● **Goal of the exercise**
Pictures aside, repeat the listing below exactly.

● **Dataset section**
◇ ◇ ◇ ◇

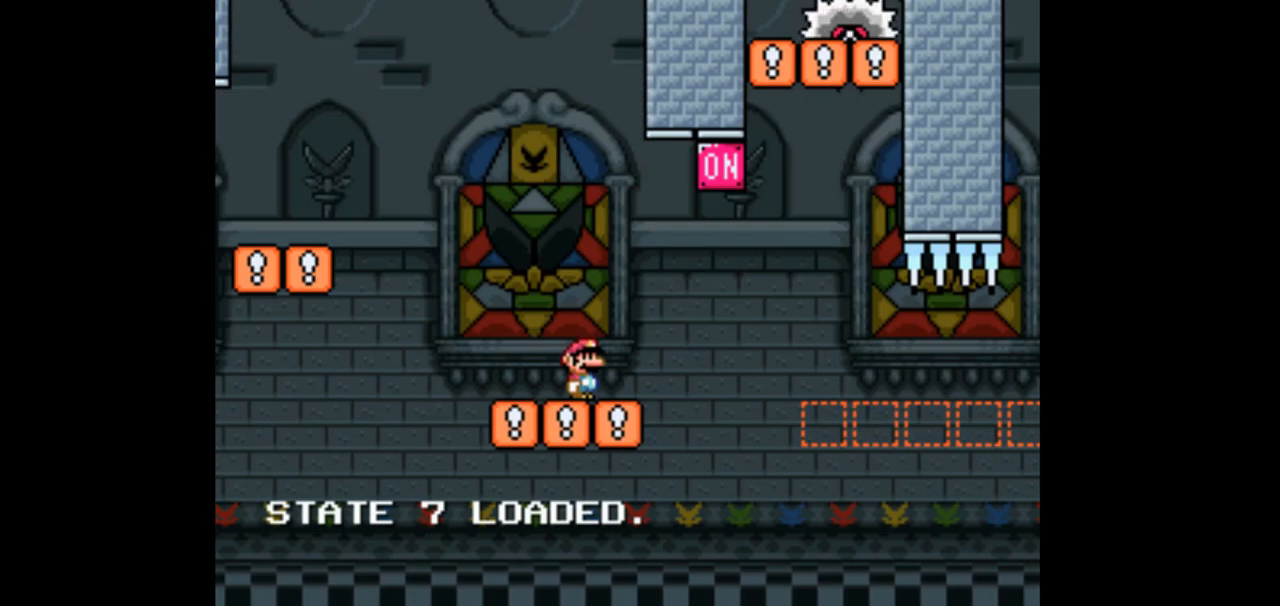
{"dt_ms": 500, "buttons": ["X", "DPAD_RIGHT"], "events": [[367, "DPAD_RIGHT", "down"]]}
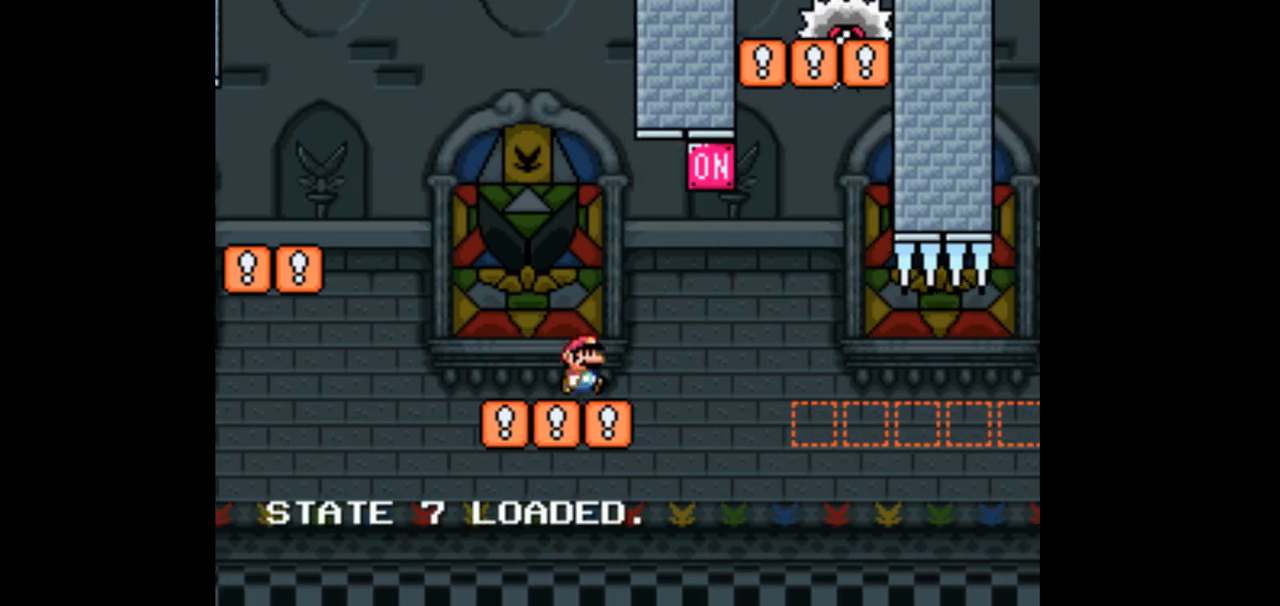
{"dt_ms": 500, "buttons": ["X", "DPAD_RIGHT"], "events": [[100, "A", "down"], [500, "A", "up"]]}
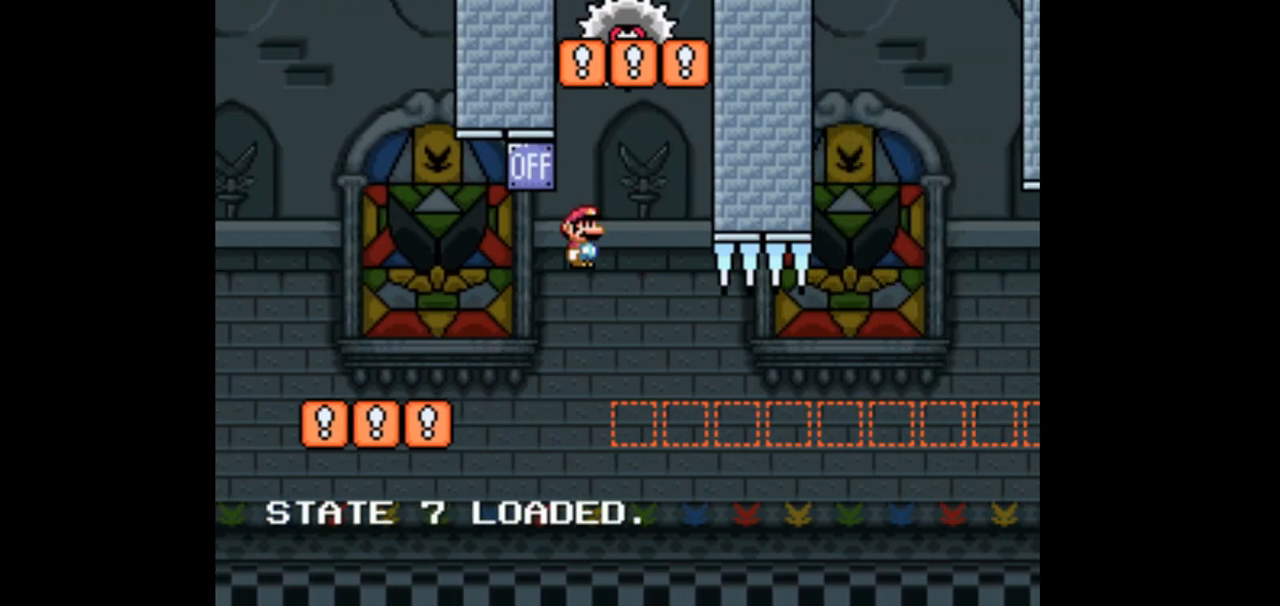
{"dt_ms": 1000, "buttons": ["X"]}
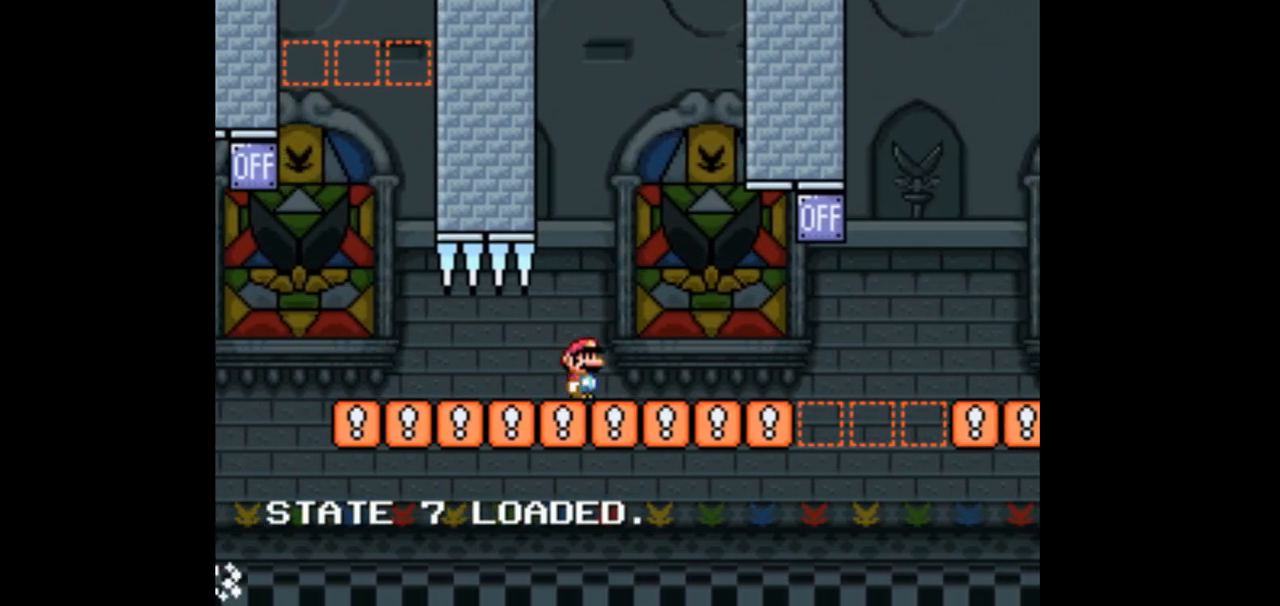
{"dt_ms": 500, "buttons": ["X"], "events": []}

◇ ◇ ◇ ◇

● **Solution for this problem**
{"dt_ms": 500, "buttons": ["X", "DPAD_RIGHT"], "events": [[367, "DPAD_RIGHT", "down"]]}
{"dt_ms": 500, "buttons": ["X", "DPAD_RIGHT"], "events": [[100, "A", "down"], [500, "A", "up"]]}
{"dt_ms": 1000, "buttons": ["X"]}
{"dt_ms": 500, "buttons": ["X"], "events": []}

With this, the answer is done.